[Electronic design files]
>>>

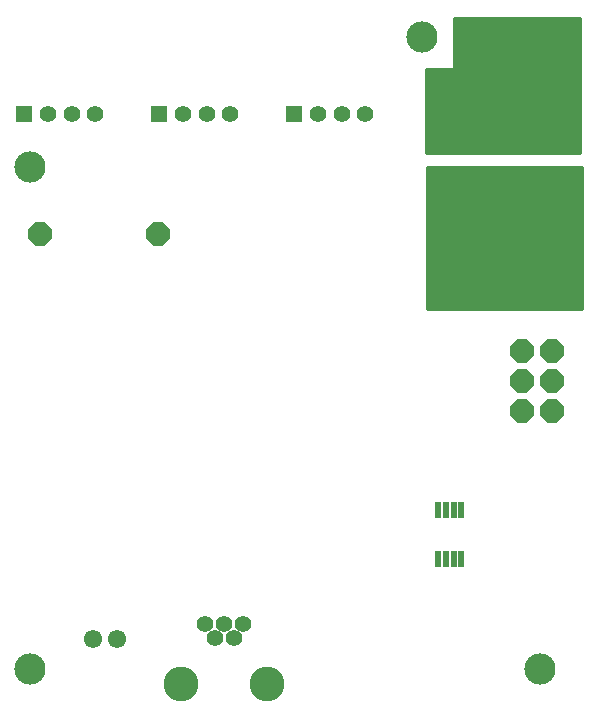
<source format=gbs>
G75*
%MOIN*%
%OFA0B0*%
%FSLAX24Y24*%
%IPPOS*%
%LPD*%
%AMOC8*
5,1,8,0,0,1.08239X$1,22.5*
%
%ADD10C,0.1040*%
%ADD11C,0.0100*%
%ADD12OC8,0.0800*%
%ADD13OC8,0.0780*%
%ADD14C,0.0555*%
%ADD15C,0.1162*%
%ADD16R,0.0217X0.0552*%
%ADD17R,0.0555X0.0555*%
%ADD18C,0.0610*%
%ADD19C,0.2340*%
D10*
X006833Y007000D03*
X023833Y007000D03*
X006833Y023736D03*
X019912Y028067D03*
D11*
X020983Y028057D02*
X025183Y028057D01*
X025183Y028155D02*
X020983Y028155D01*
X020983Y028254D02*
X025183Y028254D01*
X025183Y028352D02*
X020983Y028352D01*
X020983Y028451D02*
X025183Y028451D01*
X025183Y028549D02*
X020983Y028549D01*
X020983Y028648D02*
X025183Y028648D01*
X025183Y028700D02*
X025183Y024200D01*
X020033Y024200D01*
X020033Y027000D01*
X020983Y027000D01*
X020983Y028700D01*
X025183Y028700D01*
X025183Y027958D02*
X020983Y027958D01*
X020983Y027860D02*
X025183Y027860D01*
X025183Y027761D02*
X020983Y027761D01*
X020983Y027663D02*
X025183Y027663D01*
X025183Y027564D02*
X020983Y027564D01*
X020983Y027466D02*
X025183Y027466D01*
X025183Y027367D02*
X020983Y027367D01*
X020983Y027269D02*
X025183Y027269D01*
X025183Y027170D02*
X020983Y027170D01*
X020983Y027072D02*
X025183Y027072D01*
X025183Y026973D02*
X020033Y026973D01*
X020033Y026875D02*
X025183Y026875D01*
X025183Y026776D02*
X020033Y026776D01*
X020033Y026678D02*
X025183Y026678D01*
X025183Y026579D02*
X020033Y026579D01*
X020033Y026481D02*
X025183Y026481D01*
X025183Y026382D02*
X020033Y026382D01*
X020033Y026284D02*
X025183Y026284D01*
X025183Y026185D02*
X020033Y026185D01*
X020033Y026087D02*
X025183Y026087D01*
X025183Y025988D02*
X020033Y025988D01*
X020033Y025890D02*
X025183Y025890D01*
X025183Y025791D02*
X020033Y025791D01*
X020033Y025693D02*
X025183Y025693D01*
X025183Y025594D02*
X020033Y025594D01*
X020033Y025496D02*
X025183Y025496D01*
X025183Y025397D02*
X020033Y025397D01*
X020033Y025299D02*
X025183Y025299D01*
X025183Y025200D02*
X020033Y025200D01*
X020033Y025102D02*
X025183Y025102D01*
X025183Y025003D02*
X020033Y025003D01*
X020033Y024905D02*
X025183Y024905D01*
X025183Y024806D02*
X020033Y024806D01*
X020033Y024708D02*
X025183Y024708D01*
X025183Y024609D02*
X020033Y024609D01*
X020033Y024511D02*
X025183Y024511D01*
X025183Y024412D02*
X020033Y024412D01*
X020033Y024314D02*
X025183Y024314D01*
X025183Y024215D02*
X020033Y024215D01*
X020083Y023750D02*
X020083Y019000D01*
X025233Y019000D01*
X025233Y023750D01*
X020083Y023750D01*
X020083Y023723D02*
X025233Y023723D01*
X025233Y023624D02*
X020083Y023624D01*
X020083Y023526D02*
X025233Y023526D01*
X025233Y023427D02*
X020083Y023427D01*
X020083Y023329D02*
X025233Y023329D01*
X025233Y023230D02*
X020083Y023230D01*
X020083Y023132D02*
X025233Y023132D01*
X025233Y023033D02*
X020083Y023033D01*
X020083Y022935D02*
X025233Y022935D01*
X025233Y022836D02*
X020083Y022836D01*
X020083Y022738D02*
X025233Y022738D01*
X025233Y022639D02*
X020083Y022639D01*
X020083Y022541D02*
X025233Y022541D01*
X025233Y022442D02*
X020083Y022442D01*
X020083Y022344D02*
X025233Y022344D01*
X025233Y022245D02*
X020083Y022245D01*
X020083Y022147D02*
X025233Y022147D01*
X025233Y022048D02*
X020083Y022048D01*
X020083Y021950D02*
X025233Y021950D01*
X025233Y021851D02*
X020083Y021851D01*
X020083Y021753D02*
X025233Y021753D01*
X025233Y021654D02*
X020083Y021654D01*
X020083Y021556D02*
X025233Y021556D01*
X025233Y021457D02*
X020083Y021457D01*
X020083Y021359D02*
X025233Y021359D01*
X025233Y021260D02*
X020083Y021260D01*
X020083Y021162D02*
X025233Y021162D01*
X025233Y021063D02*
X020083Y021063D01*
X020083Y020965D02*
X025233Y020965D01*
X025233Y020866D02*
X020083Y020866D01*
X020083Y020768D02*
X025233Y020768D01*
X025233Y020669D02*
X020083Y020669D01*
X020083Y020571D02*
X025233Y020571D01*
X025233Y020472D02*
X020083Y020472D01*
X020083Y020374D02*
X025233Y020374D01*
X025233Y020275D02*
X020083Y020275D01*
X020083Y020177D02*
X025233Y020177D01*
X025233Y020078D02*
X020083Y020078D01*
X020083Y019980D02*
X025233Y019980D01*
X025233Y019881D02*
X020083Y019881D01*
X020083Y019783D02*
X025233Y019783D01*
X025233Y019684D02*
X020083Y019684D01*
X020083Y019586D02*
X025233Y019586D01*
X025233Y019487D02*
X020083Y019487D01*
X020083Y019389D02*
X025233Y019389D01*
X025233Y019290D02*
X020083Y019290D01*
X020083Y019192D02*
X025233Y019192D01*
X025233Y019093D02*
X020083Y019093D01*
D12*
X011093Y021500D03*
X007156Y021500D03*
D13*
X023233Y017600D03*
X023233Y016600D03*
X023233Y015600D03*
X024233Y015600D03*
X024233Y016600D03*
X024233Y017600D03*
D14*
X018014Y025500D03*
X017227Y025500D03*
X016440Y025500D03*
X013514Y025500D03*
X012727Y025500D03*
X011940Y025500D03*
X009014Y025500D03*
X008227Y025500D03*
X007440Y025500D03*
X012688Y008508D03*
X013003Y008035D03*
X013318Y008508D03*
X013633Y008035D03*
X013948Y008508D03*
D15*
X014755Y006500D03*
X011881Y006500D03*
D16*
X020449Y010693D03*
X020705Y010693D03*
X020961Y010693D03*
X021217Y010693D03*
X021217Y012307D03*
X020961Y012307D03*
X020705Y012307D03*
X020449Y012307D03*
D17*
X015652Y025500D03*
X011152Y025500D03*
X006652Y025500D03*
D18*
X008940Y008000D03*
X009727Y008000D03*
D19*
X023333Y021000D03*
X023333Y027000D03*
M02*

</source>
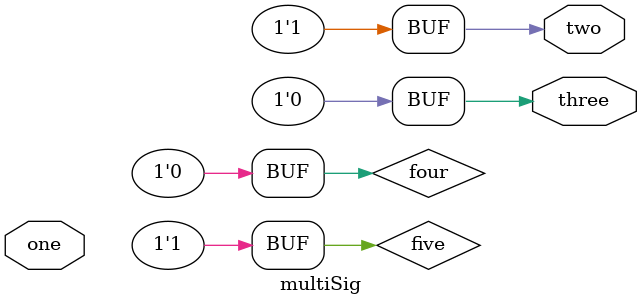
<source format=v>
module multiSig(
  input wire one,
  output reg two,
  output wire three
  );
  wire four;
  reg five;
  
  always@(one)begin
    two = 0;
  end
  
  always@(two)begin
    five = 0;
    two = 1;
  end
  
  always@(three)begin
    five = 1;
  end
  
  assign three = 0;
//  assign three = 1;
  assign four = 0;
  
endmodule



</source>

<<<

Exercise description » Each record should be printed exactly as it appears, leaving the pictures out.

Reply »
<source format=gbs>
G75*
%MOIN*%
%OFA0B0*%
%FSLAX24Y24*%
%IPPOS*%
%LPD*%
%AMOC8*
5,1,8,0,0,1.08239X$1,22.5*
%
%ADD10C,0.1040*%
%ADD11C,0.0100*%
%ADD12OC8,0.0800*%
%ADD13OC8,0.0780*%
%ADD14C,0.0555*%
%ADD15C,0.1162*%
%ADD16R,0.0217X0.0552*%
%ADD17R,0.0555X0.0555*%
%ADD18C,0.0610*%
%ADD19C,0.2340*%
D10*
X006833Y007000D03*
X023833Y007000D03*
X006833Y023736D03*
X019912Y028067D03*
D11*
X020983Y028057D02*
X025183Y028057D01*
X025183Y028155D02*
X020983Y028155D01*
X020983Y028254D02*
X025183Y028254D01*
X025183Y028352D02*
X020983Y028352D01*
X020983Y028451D02*
X025183Y028451D01*
X025183Y028549D02*
X020983Y028549D01*
X020983Y028648D02*
X025183Y028648D01*
X025183Y028700D02*
X025183Y024200D01*
X020033Y024200D01*
X020033Y027000D01*
X020983Y027000D01*
X020983Y028700D01*
X025183Y028700D01*
X025183Y027958D02*
X020983Y027958D01*
X020983Y027860D02*
X025183Y027860D01*
X025183Y027761D02*
X020983Y027761D01*
X020983Y027663D02*
X025183Y027663D01*
X025183Y027564D02*
X020983Y027564D01*
X020983Y027466D02*
X025183Y027466D01*
X025183Y027367D02*
X020983Y027367D01*
X020983Y027269D02*
X025183Y027269D01*
X025183Y027170D02*
X020983Y027170D01*
X020983Y027072D02*
X025183Y027072D01*
X025183Y026973D02*
X020033Y026973D01*
X020033Y026875D02*
X025183Y026875D01*
X025183Y026776D02*
X020033Y026776D01*
X020033Y026678D02*
X025183Y026678D01*
X025183Y026579D02*
X020033Y026579D01*
X020033Y026481D02*
X025183Y026481D01*
X025183Y026382D02*
X020033Y026382D01*
X020033Y026284D02*
X025183Y026284D01*
X025183Y026185D02*
X020033Y026185D01*
X020033Y026087D02*
X025183Y026087D01*
X025183Y025988D02*
X020033Y025988D01*
X020033Y025890D02*
X025183Y025890D01*
X025183Y025791D02*
X020033Y025791D01*
X020033Y025693D02*
X025183Y025693D01*
X025183Y025594D02*
X020033Y025594D01*
X020033Y025496D02*
X025183Y025496D01*
X025183Y025397D02*
X020033Y025397D01*
X020033Y025299D02*
X025183Y025299D01*
X025183Y025200D02*
X020033Y025200D01*
X020033Y025102D02*
X025183Y025102D01*
X025183Y025003D02*
X020033Y025003D01*
X020033Y024905D02*
X025183Y024905D01*
X025183Y024806D02*
X020033Y024806D01*
X020033Y024708D02*
X025183Y024708D01*
X025183Y024609D02*
X020033Y024609D01*
X020033Y024511D02*
X025183Y024511D01*
X025183Y024412D02*
X020033Y024412D01*
X020033Y024314D02*
X025183Y024314D01*
X025183Y024215D02*
X020033Y024215D01*
X020083Y023750D02*
X020083Y019000D01*
X025233Y019000D01*
X025233Y023750D01*
X020083Y023750D01*
X020083Y023723D02*
X025233Y023723D01*
X025233Y023624D02*
X020083Y023624D01*
X020083Y023526D02*
X025233Y023526D01*
X025233Y023427D02*
X020083Y023427D01*
X020083Y023329D02*
X025233Y023329D01*
X025233Y023230D02*
X020083Y023230D01*
X020083Y023132D02*
X025233Y023132D01*
X025233Y023033D02*
X020083Y023033D01*
X020083Y022935D02*
X025233Y022935D01*
X025233Y022836D02*
X020083Y022836D01*
X020083Y022738D02*
X025233Y022738D01*
X025233Y022639D02*
X020083Y022639D01*
X020083Y022541D02*
X025233Y022541D01*
X025233Y022442D02*
X020083Y022442D01*
X020083Y022344D02*
X025233Y022344D01*
X025233Y022245D02*
X020083Y022245D01*
X020083Y022147D02*
X025233Y022147D01*
X025233Y022048D02*
X020083Y022048D01*
X020083Y021950D02*
X025233Y021950D01*
X025233Y021851D02*
X020083Y021851D01*
X020083Y021753D02*
X025233Y021753D01*
X025233Y021654D02*
X020083Y021654D01*
X020083Y021556D02*
X025233Y021556D01*
X025233Y021457D02*
X020083Y021457D01*
X020083Y021359D02*
X025233Y021359D01*
X025233Y021260D02*
X020083Y021260D01*
X020083Y021162D02*
X025233Y021162D01*
X025233Y021063D02*
X020083Y021063D01*
X020083Y020965D02*
X025233Y020965D01*
X025233Y020866D02*
X020083Y020866D01*
X020083Y020768D02*
X025233Y020768D01*
X025233Y020669D02*
X020083Y020669D01*
X020083Y020571D02*
X025233Y020571D01*
X025233Y020472D02*
X020083Y020472D01*
X020083Y020374D02*
X025233Y020374D01*
X025233Y020275D02*
X020083Y020275D01*
X020083Y020177D02*
X025233Y020177D01*
X025233Y020078D02*
X020083Y020078D01*
X020083Y019980D02*
X025233Y019980D01*
X025233Y019881D02*
X020083Y019881D01*
X020083Y019783D02*
X025233Y019783D01*
X025233Y019684D02*
X020083Y019684D01*
X020083Y019586D02*
X025233Y019586D01*
X025233Y019487D02*
X020083Y019487D01*
X020083Y019389D02*
X025233Y019389D01*
X025233Y019290D02*
X020083Y019290D01*
X020083Y019192D02*
X025233Y019192D01*
X025233Y019093D02*
X020083Y019093D01*
D12*
X011093Y021500D03*
X007156Y021500D03*
D13*
X023233Y017600D03*
X023233Y016600D03*
X023233Y015600D03*
X024233Y015600D03*
X024233Y016600D03*
X024233Y017600D03*
D14*
X018014Y025500D03*
X017227Y025500D03*
X016440Y025500D03*
X013514Y025500D03*
X012727Y025500D03*
X011940Y025500D03*
X009014Y025500D03*
X008227Y025500D03*
X007440Y025500D03*
X012688Y008508D03*
X013003Y008035D03*
X013318Y008508D03*
X013633Y008035D03*
X013948Y008508D03*
D15*
X014755Y006500D03*
X011881Y006500D03*
D16*
X020449Y010693D03*
X020705Y010693D03*
X020961Y010693D03*
X021217Y010693D03*
X021217Y012307D03*
X020961Y012307D03*
X020705Y012307D03*
X020449Y012307D03*
D17*
X015652Y025500D03*
X011152Y025500D03*
X006652Y025500D03*
D18*
X008940Y008000D03*
X009727Y008000D03*
D19*
X023333Y021000D03*
X023333Y027000D03*
M02*

</source>
<source format=v>
module multiSig(
  input wire one,
  output reg two,
  output wire three
  );
  wire four;
  reg five;
  
  always@(one)begin
    two = 0;
  end
  
  always@(two)begin
    five = 0;
    two = 1;
  end
  
  always@(three)begin
    five = 1;
  end
  
  assign three = 0;
//  assign three = 1;
  assign four = 0;
  
endmodule



</source>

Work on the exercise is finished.